*What you will do*. Write out every line of the listing below word for word, omitting the pictures.

*Provided material*.
────────────────────────────────────────

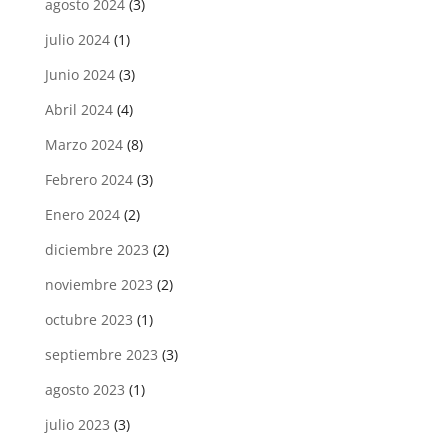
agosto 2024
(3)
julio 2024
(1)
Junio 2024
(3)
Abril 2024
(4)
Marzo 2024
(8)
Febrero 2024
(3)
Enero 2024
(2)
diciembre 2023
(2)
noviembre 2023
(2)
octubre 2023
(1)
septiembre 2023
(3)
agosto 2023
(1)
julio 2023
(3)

────────────────────────────────────────

*Response*.
agosto 2024
(3)
julio 2024
(1)
Junio 2024
(3)
Abril 2024
(4)
Marzo 2024
(8)
Febrero 2024
(3)
Enero 2024
(2)
diciembre 2023
(2)
noviembre 2023
(2)
octubre 2023
(1)
septiembre 2023
(3)
agosto 2023
(1)
julio 2023
(3)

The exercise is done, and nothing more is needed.